C'est en terre mexicaine que la galerie Templon nous convie ce mois-ci. Intitulée Emotional Architecture, l'exposition met à l'honneur James Casebere, photographe américain qui situe sa pratique à la confluence du cinéma, de l'architecture, de la sculpture et de l'art conceptuel. La série de photographies grand format présentée s'inspire de l'œuvre de l'architecte mexicain Luis Barragán (1905-1988), l'une des figures majeures de l'architecture du XXème siècle, dont l'esthétique austère privilégie la couleur, l'ombre et la lumière. Le concept d'"architecture émotionnelle" (une architecture qui prend en compte le ressenti des visiteurs) figure au cœur de cette exposition éponyme et les photographies exposées révèlent la dimension artistique et poétique du travail architectural de Luis Barragán.
James Casebere (1963-) appartient au courant de la photographie dite de mise en scène ("staged photography"). Si cette mouvance regroupe des artistes comme Jeff Wall et Gregory Crewdson, c'est aux photographes belge et allemand, Philippe de Gobert et Thomas Demand que le travail de James Casebere s'apparente le plus. En effet, comme eux, il réécrit le réel à partir de maquettes et documente une réalité souvent inventée et construite de toute pièce.
Cela fait une trentaine d'années que James Casebere scénographie sa réflexion sur l'espace et sa passion pour l'architecture. Aucune présence humaine ne trouble la rigueur des espaces qu'il photographie mais la taille de ses clichés et leur profondeur de champ donnent au spectateur la sensation d'entrer de plain-pied dans les lieux. Lesdits lieux ne sont d'ailleurs qu'une reconstitution réalisée en studio: sa démarche consiste à construire une maquette qu'il sculpte dans des matériaux tels que le carton, le papier, la mousse ou le plastique. La maquette lui permet de jouer sur la perspective et l'échelle et il ne la photographie qu'une fois mise en scène et transformée par l'éclairage. Cette image photographique n'est que la photographie d'une fiction et permet à l'artiste d'explorer, pour ne pas dire de brouiller, les frontières entre réel et illusion.
L'exposition marque un tournant dans l'œuvre de James Casebere et ne ressemble guère aux photographies présentées au Palais des Beaux-Arts BOZAR en 2016. En effet, si la luminosité mystérieuse des tirages convoque encore et toujours souvenirs et émotions, les lieux austères, à caractère politique et social (cellules de prisons, écoles...) photographiés en noir et blanc et les photographies aériennes de banlieues idylliques aux couleurs pastel, ont fait place à des lieux aux couleurs saturées. Comme l'explique James Casebere: "Je voulais créer un espace contemplatif, paisible et beau, un espace qui n'évoquerait aucune idée d'enfermement."

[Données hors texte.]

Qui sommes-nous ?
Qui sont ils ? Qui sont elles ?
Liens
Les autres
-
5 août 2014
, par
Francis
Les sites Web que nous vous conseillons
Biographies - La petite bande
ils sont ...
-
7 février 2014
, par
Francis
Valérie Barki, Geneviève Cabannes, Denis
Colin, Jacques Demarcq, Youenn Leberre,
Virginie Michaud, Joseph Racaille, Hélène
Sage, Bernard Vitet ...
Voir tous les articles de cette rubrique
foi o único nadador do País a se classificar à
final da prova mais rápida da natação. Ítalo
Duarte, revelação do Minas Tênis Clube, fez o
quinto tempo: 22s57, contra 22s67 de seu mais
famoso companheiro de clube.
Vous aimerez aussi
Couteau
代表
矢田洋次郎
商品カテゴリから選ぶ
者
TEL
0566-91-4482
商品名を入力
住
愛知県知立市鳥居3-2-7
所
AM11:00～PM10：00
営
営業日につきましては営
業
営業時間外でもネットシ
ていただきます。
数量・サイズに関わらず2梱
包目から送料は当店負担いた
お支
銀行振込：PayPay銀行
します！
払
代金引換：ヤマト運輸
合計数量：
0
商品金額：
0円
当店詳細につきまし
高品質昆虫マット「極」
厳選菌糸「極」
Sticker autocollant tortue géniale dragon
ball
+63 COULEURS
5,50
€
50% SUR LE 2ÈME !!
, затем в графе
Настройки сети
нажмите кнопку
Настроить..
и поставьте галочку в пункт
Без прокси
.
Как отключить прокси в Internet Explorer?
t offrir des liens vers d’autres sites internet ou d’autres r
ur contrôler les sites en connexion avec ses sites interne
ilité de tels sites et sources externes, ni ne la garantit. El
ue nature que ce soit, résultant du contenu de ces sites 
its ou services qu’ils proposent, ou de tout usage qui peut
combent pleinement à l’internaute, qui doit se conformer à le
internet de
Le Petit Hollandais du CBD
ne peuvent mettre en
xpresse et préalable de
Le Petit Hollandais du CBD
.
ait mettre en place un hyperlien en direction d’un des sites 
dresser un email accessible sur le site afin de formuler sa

Une dizaine de photographies inédites sont à découvrir dans l'exposition Emotional Architecture. James Casebere nous immerge littéralement dans les réalisations les plus emblématiques (la Casa Barragàn, la Casa Galvez, la Casa Prieto-Lopez, la Casa Gilardi...) de l'architecte mexicain et rend hommage par ce bias à la sérénité et à la majesté qui se dégage de son architecture à la fois épurée, élégante et graphique. Les photographies sont comparables à de très grandes toiles et, en dépouillant les intérieurs de tout élément décoratif (meubles, objets, œuvres d'art, escaliers sont absents), le plasticien attend du spectateur qu'il fasse confiance à sa mémoire ou à son intuition pour combler les vides.
Si l'illusion est parfaite dans certaines images, dans d'autres, le vrai faux gazon, la fluidité trop plastique de l'eau et le rendu artificiel d'un arbre trahissent l'illusion du réel... Tout a l'air vrai mais n'est que ressemblant. Bien que proches de la réalité, les images-tableaux à l'indéniable beauté déstabilisent et suscitent un sentiment d'étrangeté.

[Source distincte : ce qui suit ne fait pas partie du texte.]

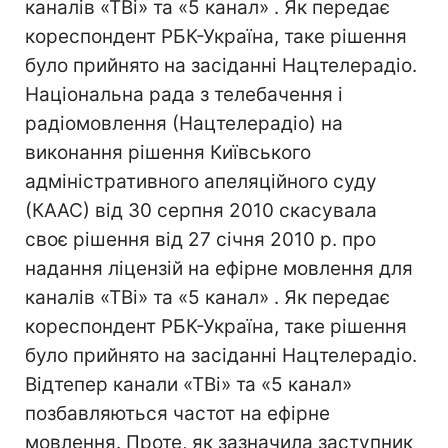
каналів «ТВі» та «5 канал» . Як передає
кореспондент РБК-Україна, таке рішення
було прийнято на засіданні Нацтелерадіо.
Національна рада з телебачення і
радіомовлення (Нацтелерадіо) на
виконання рішення Київського
адміністративного апеляційного суду
(КААС) від 30 серпня 2010 скасувала
своє рішення від 27 січня 2010 р. про
надання ліцензій на ефірне мовлення для
каналів «ТВі» та «5 канал» . Як передає
кореспондент РБК-Україна, таке рішення
було прийнято на засіданні Нацтелерадіо.
Відтепер канали «ТВі» та «5 канал»
позбавляються частот на ефірне
мовлення. Проте, як зазначила заступник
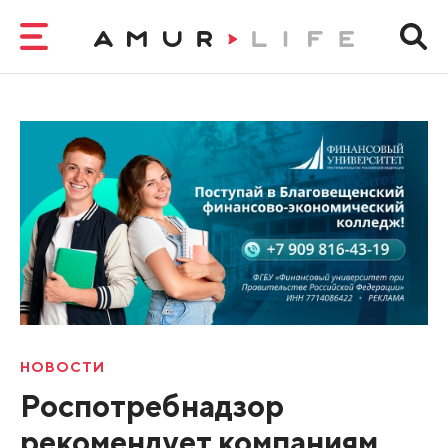
НОВОСТИ
Роспотребнадзор
рекомендует компаниям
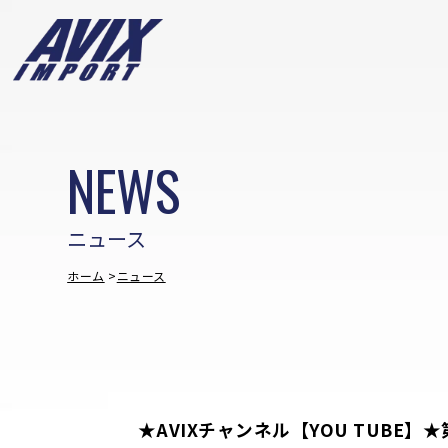
NEWS
ニュース
ホーム
ニュース
★AVIXチャンネル【YOU TUBE】★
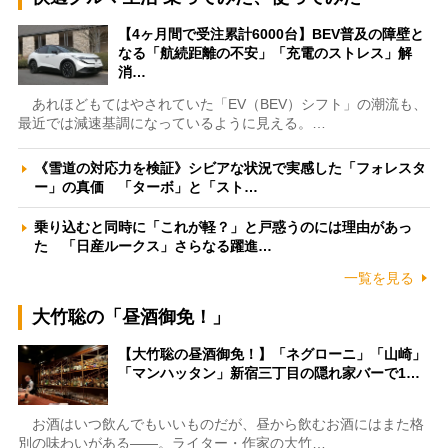
【4ヶ月間で受注累計6000台】BEV普及の障壁と
なる「航続距離の不安」「充電のストレス」解
消…
あれほどもてはやされていた「EV（BEV）シフト」の潮流も、
最近では減速基調になっているように見える。…
《雪道の対応力を検証》シビアな状況で実感した「フォレスタ
ー」の真価 「ターボ」と「スト…
乗り込むと同時に「これが軽？」と戸惑うのには理由があっ
た 「日産ルークス」さらなる躍進…
一覧を見る
大竹聡の「昼酒御免！」
【大竹聡の昼酒御免！】「ネグローニ」「山崎」
「マンハッタン」新宿三丁目の隠れ家バーで1…
お酒はいつ飲んでもいいものだが、昼から飲むお酒にはまた格
別の味わいがある――。ライター・作家の大竹…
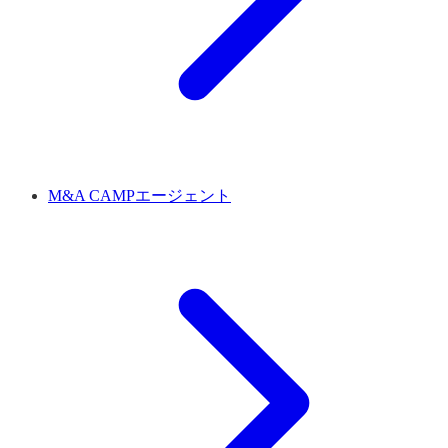
M&A CAMPエージェント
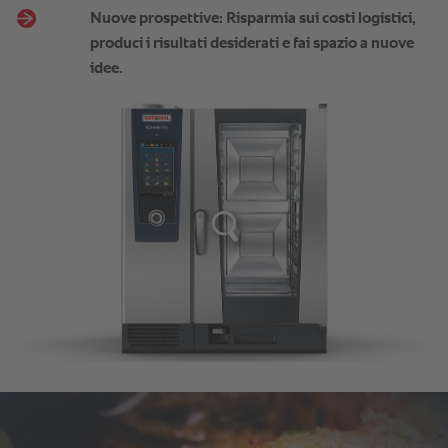
Nuove prospettive: Risparmia sui costi logistici,
produci i risultati desiderati e fai spazio a nuove
idee.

Dire le vrai par le faux est l'une des stratégies du réalisme contemporain et James Casebere, en architecte de l'image, questionne notre perception du réel: il ne le reproduit pas mais l'interprète. Le visiteur est amené à mettre en doute ce qu'il regarde et ce qu'il voit et à s'interroger sur la nature et le processus de construction des images.
James Casebere, Emotional Architecture, Galerie Templon, Rue Veydt, 13A, B-1060, Bruxelles, Belgique. Jusqu'au 14 avril 2018.